What you are asked to do
Your task is to copy the stretch of lines in the records below that begins with the line containing "ivy-covered tree (box=[108, 0, 200, 148]): 17.62" and ends with the line containing "tree (box=[109, 24, 156, 128]): 20.91", exactly as written, with nothing added.

Data listing
● ● ● ● ●
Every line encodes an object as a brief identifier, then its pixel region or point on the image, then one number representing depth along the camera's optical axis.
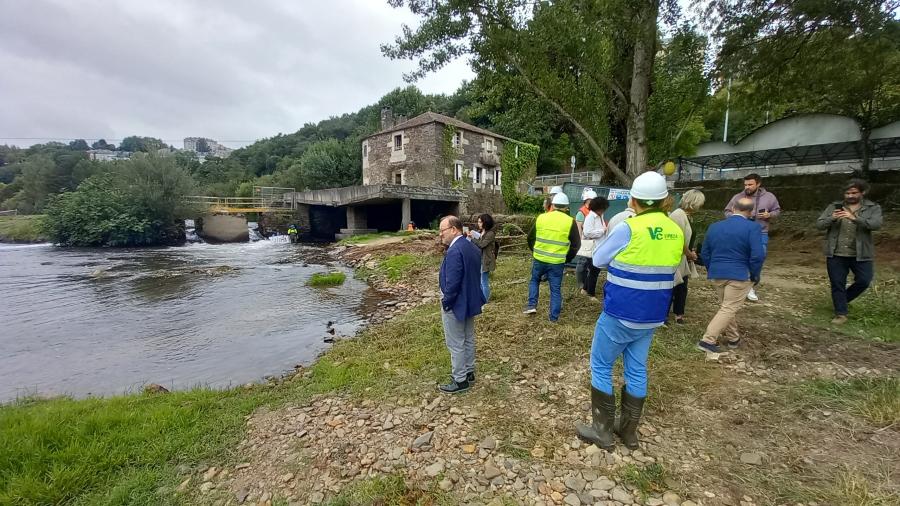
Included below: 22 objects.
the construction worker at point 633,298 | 2.58
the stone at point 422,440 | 3.08
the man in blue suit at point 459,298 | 3.67
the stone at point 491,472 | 2.66
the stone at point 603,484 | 2.48
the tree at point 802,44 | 6.67
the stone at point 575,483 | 2.49
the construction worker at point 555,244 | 5.14
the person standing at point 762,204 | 5.39
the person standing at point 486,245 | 6.54
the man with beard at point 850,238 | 4.58
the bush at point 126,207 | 25.22
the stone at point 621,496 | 2.35
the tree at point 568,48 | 6.59
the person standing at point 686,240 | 4.66
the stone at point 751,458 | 2.59
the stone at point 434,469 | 2.71
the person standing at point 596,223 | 5.39
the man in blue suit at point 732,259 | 3.95
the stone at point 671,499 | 2.29
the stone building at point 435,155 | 27.00
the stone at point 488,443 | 2.96
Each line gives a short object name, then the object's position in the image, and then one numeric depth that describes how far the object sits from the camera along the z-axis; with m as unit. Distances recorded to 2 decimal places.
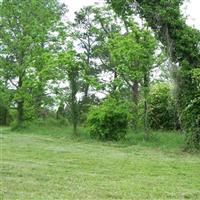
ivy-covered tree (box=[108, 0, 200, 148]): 17.62
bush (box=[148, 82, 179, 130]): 24.14
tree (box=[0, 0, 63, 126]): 28.55
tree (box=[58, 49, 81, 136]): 22.84
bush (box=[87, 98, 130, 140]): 20.95
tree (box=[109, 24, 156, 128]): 20.91
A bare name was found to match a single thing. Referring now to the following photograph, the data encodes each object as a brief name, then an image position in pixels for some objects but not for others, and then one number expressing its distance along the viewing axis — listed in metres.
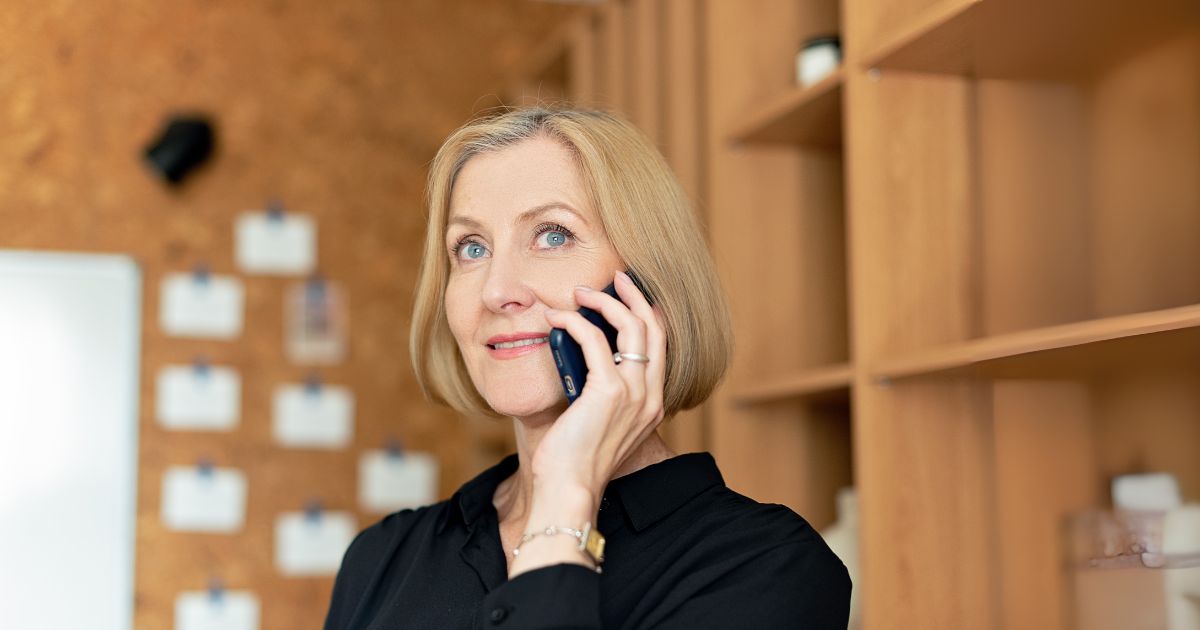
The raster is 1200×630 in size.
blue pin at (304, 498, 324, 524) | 3.85
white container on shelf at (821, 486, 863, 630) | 2.29
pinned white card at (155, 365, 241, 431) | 3.78
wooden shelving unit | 1.79
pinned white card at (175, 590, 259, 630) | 3.71
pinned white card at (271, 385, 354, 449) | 3.87
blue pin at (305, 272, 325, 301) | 3.94
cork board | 3.77
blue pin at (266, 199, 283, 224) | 3.90
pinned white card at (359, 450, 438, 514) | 3.90
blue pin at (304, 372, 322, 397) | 3.91
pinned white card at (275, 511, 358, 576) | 3.81
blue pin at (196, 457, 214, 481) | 3.79
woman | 1.25
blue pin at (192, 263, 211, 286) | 3.83
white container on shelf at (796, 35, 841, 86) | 2.36
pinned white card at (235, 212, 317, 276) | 3.88
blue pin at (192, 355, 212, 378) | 3.81
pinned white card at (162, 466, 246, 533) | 3.76
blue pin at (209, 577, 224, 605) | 3.74
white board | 3.59
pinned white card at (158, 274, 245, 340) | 3.80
● ● ● ● ●
Your response
ivy-covered tree (box=[108, 0, 200, 148]): 17.62
bush (box=[148, 82, 179, 130]): 24.14
tree (box=[0, 0, 63, 126]): 28.55
tree (box=[58, 49, 81, 136]): 22.84
bush (box=[87, 98, 130, 140]): 20.95
tree (box=[109, 24, 156, 128]): 20.91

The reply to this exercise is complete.